Cinematically speaking, long shots and lost causes have long been fodder for filmmakers determined to dwell on situational drama. It's the reason the Alamo has fallen more than once on silver screens - it falls again in a new film opening Friday - and it's the reason we all weep when Rudy suits up for Notre Dame.

The idea of the little guy battling against the odds, of the overwhelmed force making that valiant last stand and of a David being a stone's throw away from victory or defeat is endlessly appealing.

Here are a few of my favorite last stands and lost causes:

GALLIPOLI (1981): For the better part of two hours, this Australian anti-war film seems to be a light piece of confection, a portrait of two athletes seeking harmless adventure. But the final 20 minutes, set in the trenches of the bloody World War I battle of Gallipoli, are a different animal altogether. A searing scene set with no happy ending in sight, it sucker-punches its audience with a powerful statement about what it is to win, to lose and to face the facts of life.

THE CHARGE OF THE LIGHT BRIGADE (1936): Purportedly based on true events, this Crimean War epic plays fast and loose with the facts.

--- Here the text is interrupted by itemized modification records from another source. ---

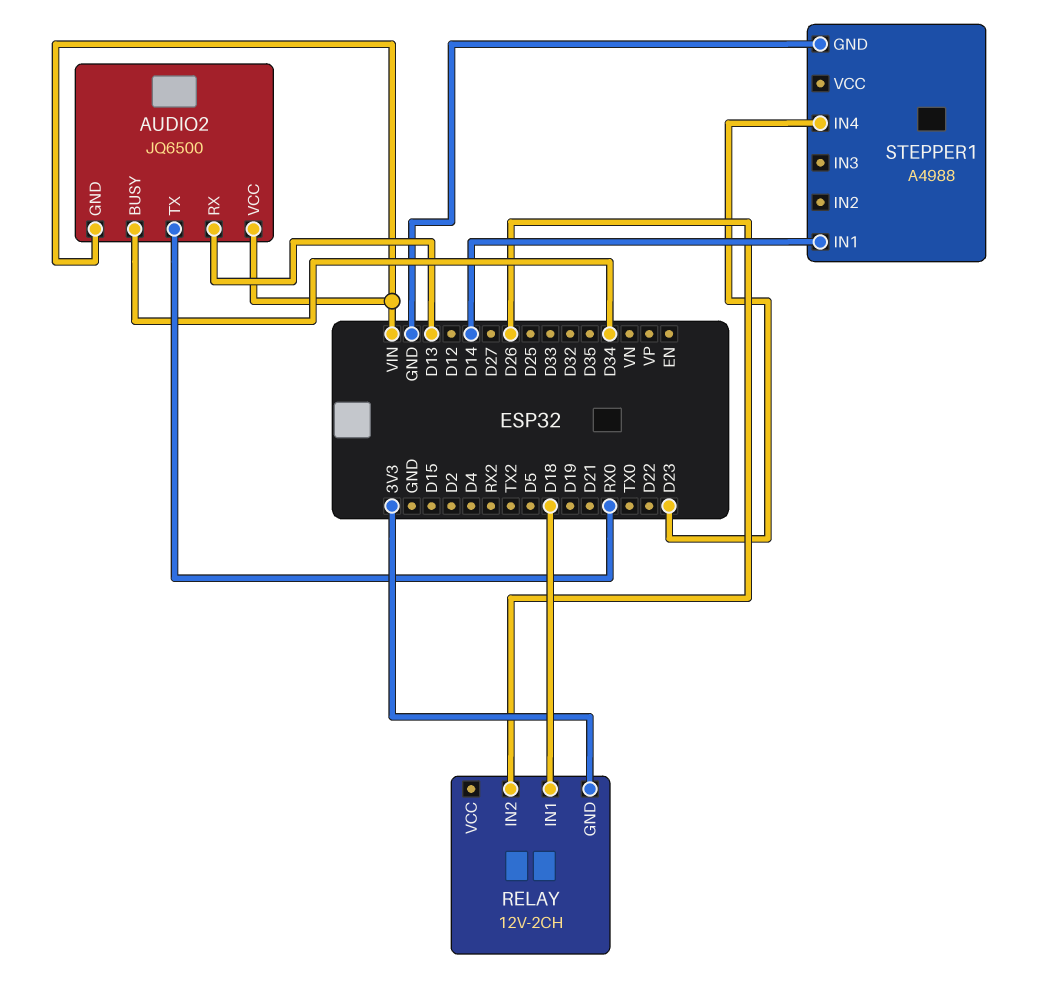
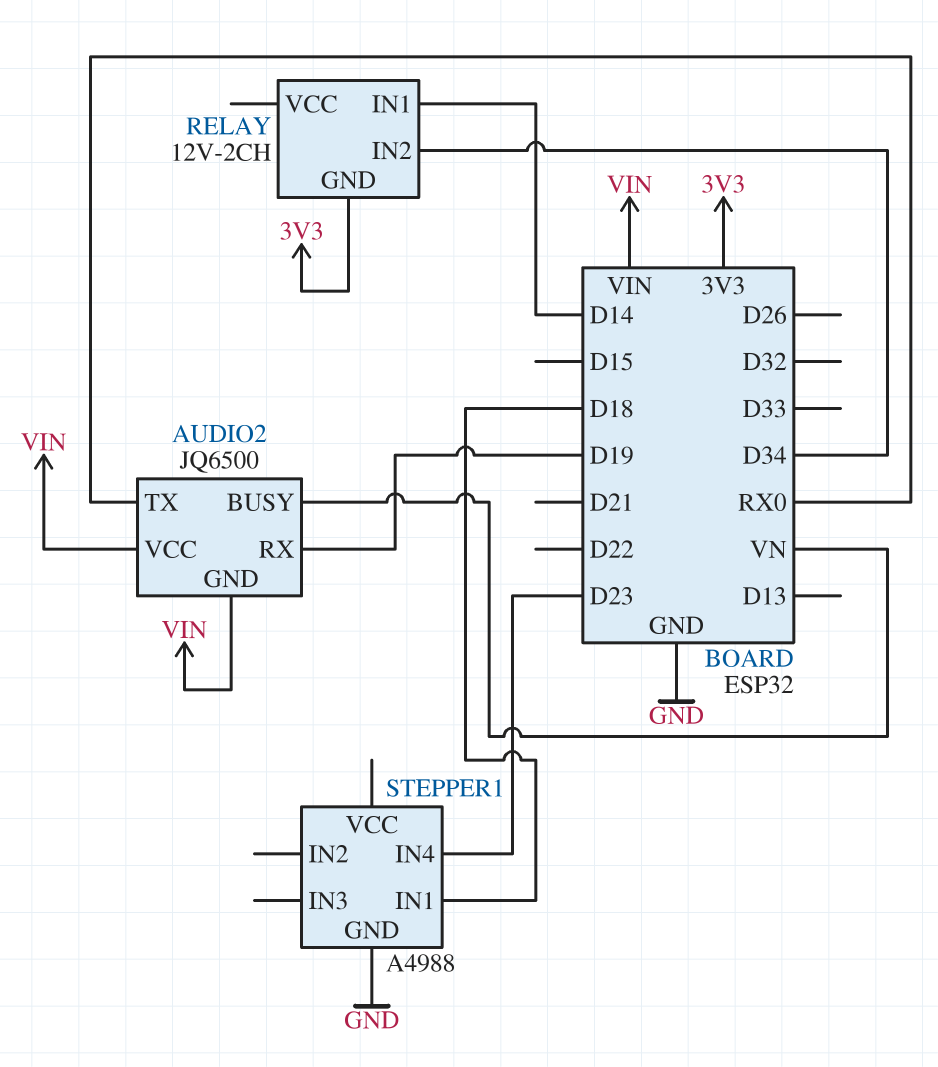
AUDIO2 pin BUSY: D34 -> VN
AUDIO2 pin RX: D13 -> D19
RELAY pin IN1: D18 -> D14
RELAY pin IN2: D26 -> D34
STEPPER1 pin IN1: D14 -> D18

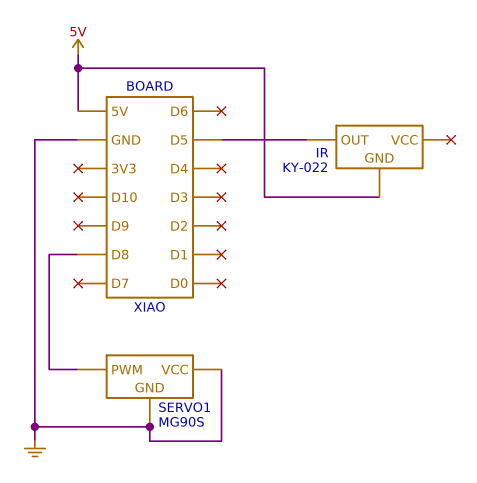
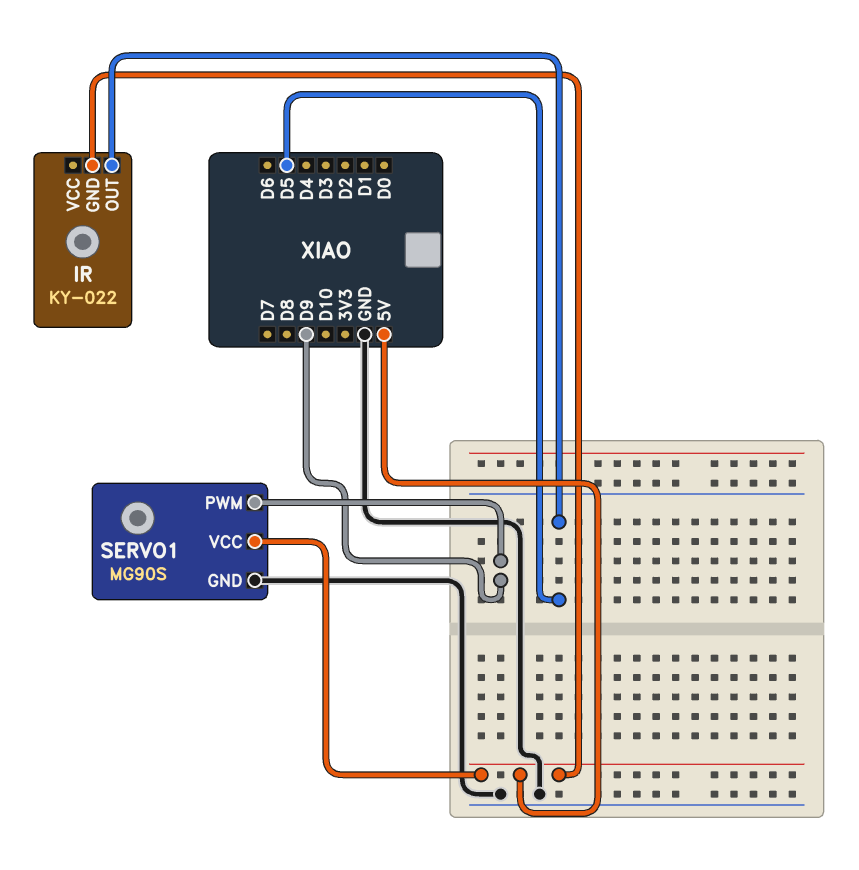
SERVO1 pin PWM: D8 -> D9
SERVO1 pin VCC: GND -> 5V

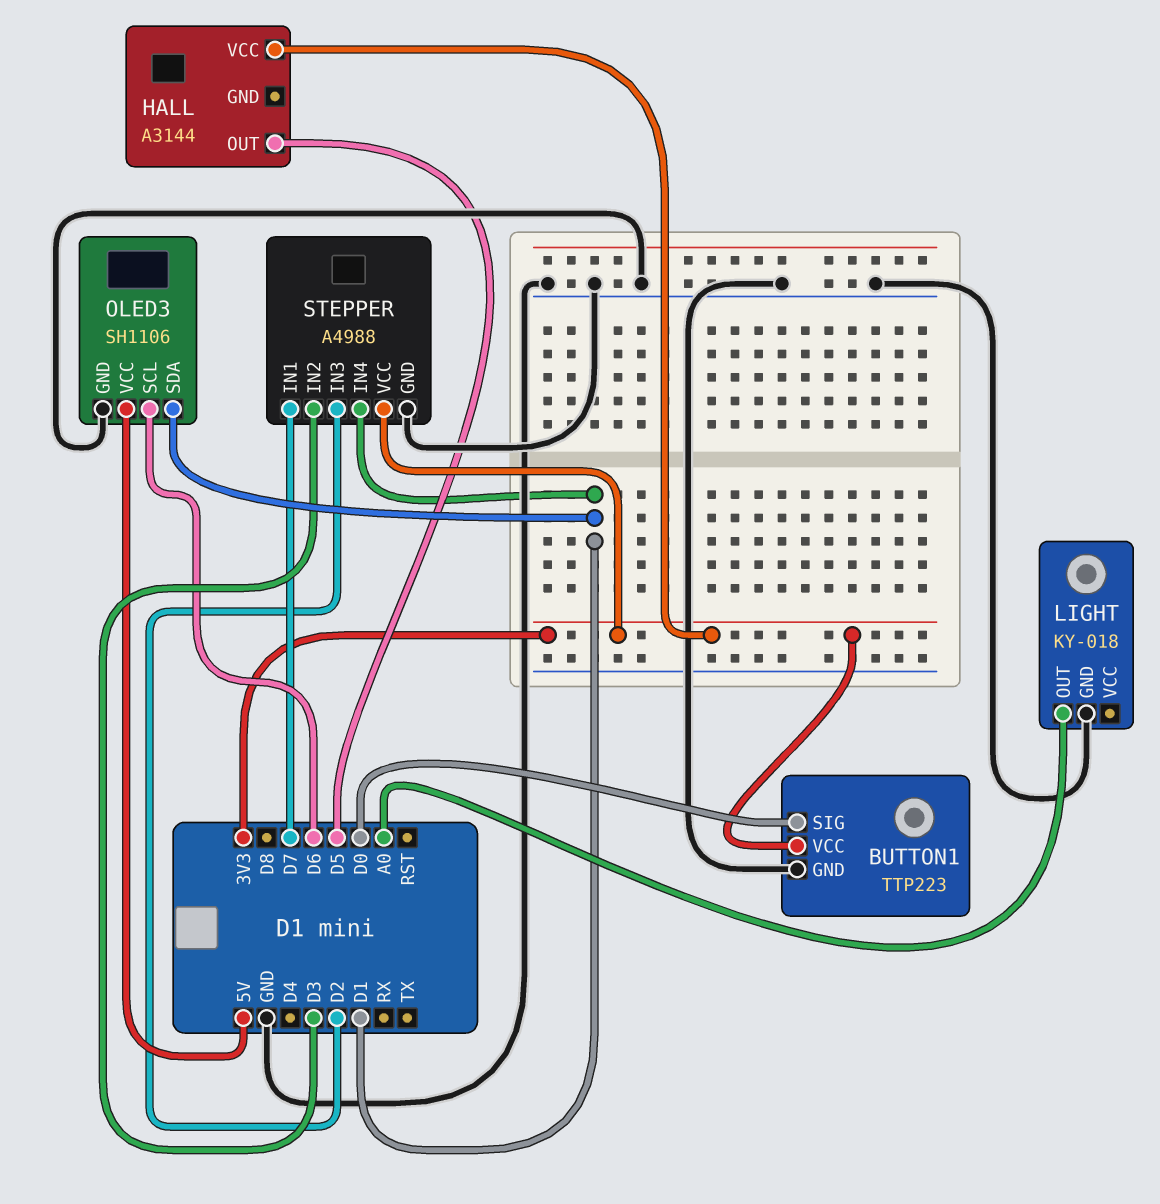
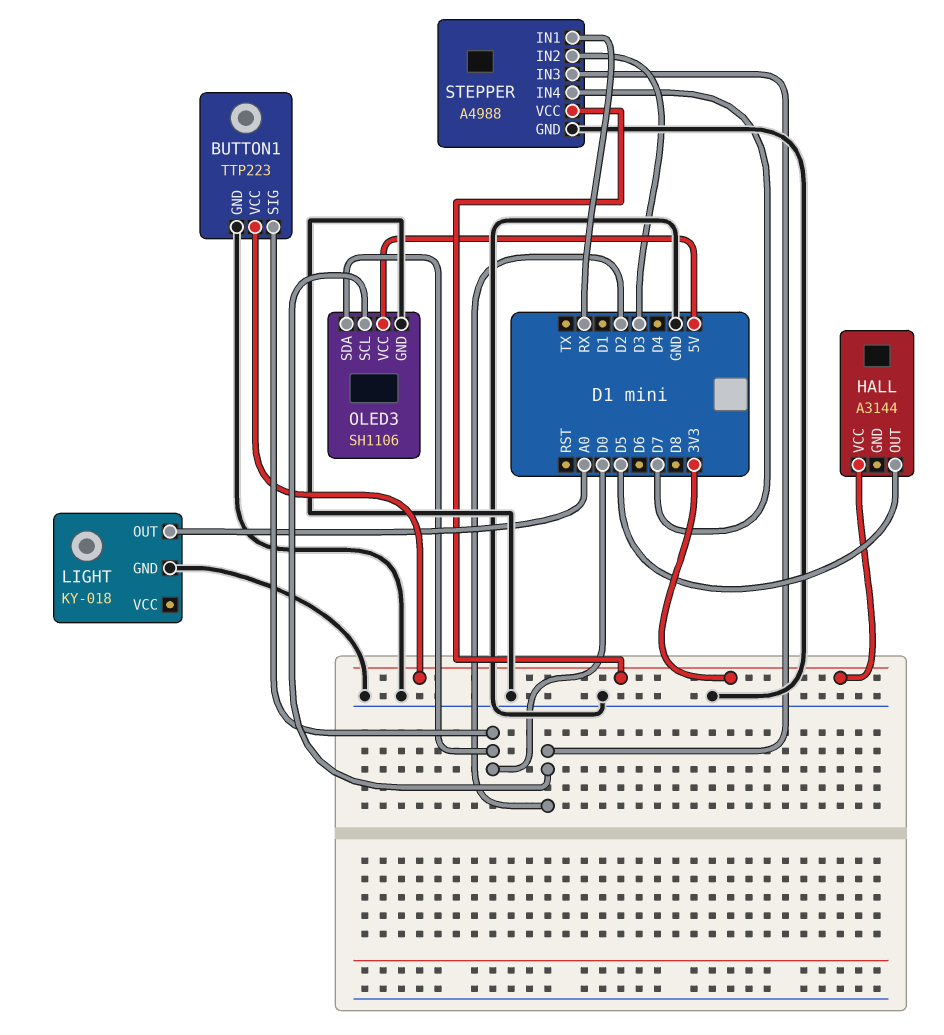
OLED3 pin SCL: D6 -> D2
OLED3 pin SDA: D1 -> D0
STEPPER pin IN1: D7 -> RX
STEPPER pin IN4: D1 -> D7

Still, there is something stirring about military men rising to action against merciless oppressors. Besides, the final charge against impossible odds remains one of cinema's great horseback sequences.

THE WILD BUNCH (1969): Best remembered for its blood-soaked denouement, this affecting parable about the end of the Old West accomplishes more than elevating the ante on screen violence. Although the famous finale remains jaw-dropping in its body count, what makes it so effective is the emotional involvement the audience feels with this handful of outlaws making a final stand.

ROCKY (1976): This boxing film has had such legs because there is a certain part of all of us that responds to the Cinderella template. Boxing fan or no, the story of an underdog, driven by passion and beaten but unbowed, at the final curtain is endlessly appealing. Besides, Sylvester Stallone was never more on his game than when he was inhabiting the soul of this Philadelphia fighter.

BABE (1995): Only the most cynical of film fanciers can fail to be charmed about this little-pig-that-could tale. The story of a pig searching for purpose, it is a surprisingly complex piece of storytelling. But that's immaterial, because the payoff comes when, against all odds, Babe the pig becomes a first-class sheepdog.